Overview
Skills
Job Details
Position Summary:
As an InfiniBand Network Engineer specializing in InfiniBand networks, you will be instrumental in designing, implementing, and optimizing high-performance fabric architectures for our data center and infrastructure projects. Your expertise in InfiniBand technologies will ensure that our network infrastructure meets the demands of our cutting-edge applications and services.
Key Responsibilities:
- Design, architect, and implement distributed InfiniBand networks for high-performance computing (HPC) and data center environments.
- Collaborate with cross-functional teams to understand project requirements and develop fabric architectures that meet performance, scalability, and reliability goals.
- Configure and deploy InfiniBand switches, routers, adapters, and other network components, ensuring seamless integration with existing infrastructure.
- Optimize network performance through tuning, troubleshooting, and performance monitoring, identifying and resolving bottlenecks and performance issues.
- Develop automation scripts and tools to streamline network provisioning, configuration management, and monitoring tasks.
- Stay current with industry trends, emerging technologies, and best practices related to InfiniBand networking, HPC, and distributed computing.
- Provide technical guidance and support to other team members, sharing knowledge and best practices to enhance team capabilities
Basic Qualifications:
- Bachelor s degree in computer science, Electrical Engineering, or related field. Master's degree preferred.
- 3+ years of professional experience in designing, implementing, and optimizing distributed InfiniBand networks.
- Hands-on experience with InniBand fabric design, deployment, and troubleshooting.
- Experience with small or large-scale, low-latency, high-bandwidth fabrics common in GPU clusters and HPC environments.
- Strong understanding of InfiniBand architectures, protocols, and technologies, including experience with switch configurations, routing, and subnet management.
- Proficiency in network design and troubleshooting, with experience in network performance analysis and optimization.
- Experience with high-performance computing (HPC) environments, distributed computing, and parallel processing technologies.
- Strong scripting and automation skills, with proficiency in Python, Bash, or similar scripting languages.
- Excellent communication and collaboration skills, with the ability to work effectively in a cross-functional team environment.
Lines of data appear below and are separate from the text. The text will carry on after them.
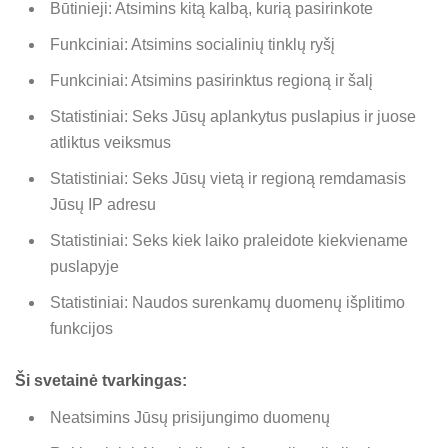
Būtinieji: Atsimins kitą kalbą, kurią pasirinkote
Funkciniai: Atsimins socialinių tinklų ryšį
Funkciniai: Atsimins pasirinktus regioną ir šalį
Statistiniai: Seks Jūsų aplankytus puslapius ir juose
atliktus veiksmus
Statistiniai: Seks Jūsų vietą ir regioną remdamasis
Jūsų IP adresu
Statistiniai: Seks kiek laiko praleidote kiekviename
puslapyje
Statistiniai: Naudos surenkamų duomenų išplitimo
funkcijos
Ši svetainė tvarkingas:
Neatsimins Jūsų prisijungimo duomenų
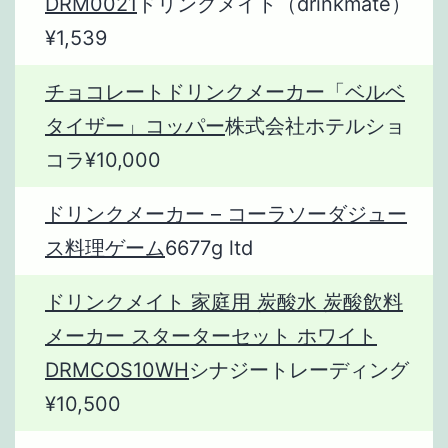
DRM0021
ドリンクメイト（drinkmate）
¥1,539
チョコレートドリンクメーカー「ベルベ
タイザー」コッパー
株式会社ホテルショ
コラ¥10,000
ドリンクメーカー – コーラソーダジュー
ス料理ゲーム
6677g ltd
ドリンクメイト 家庭用 炭酸水 炭酸飲料
メーカー スターターセット ホワイト
DRMCOS10WH
シナジートレーディング
¥10,500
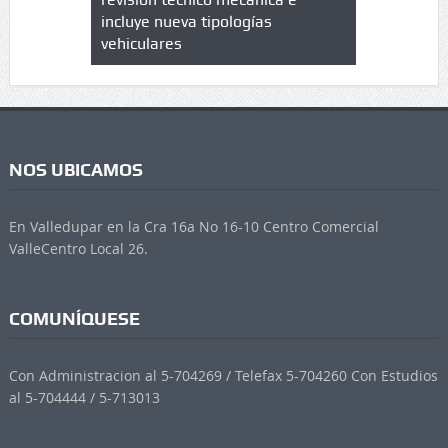
 UPC
incluye nueva tipologías
vehiculares
NOS UBICAMOS
En Valledupar en la Cra 16a No 16-10 Centro Comercial
ValleCentro Local 26.
COMUNÍQUESE
Con Administracion al 5-704269 / Telefax 5-704260 Con Estudios
al 5-704444 / 5-713013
- Certifications such as InfiniBand Certified Associate (IBCA) or InfiniBand Certified Professional (IBCP) are a plus.
Please note that Applied Digital is currently unable to sponsor new applicants for employment authorization or provide immigration-related support for this position. This includes, but is not limited to, visa categories such as H-1B, F-1 OPT, F-1 STEM OPT, F-1 CPT, J-1, TN, E-2, E-3, L-1, O-1, and any Employment Authorization Documents (EADs) or other work authorizations that require employer sponsorship.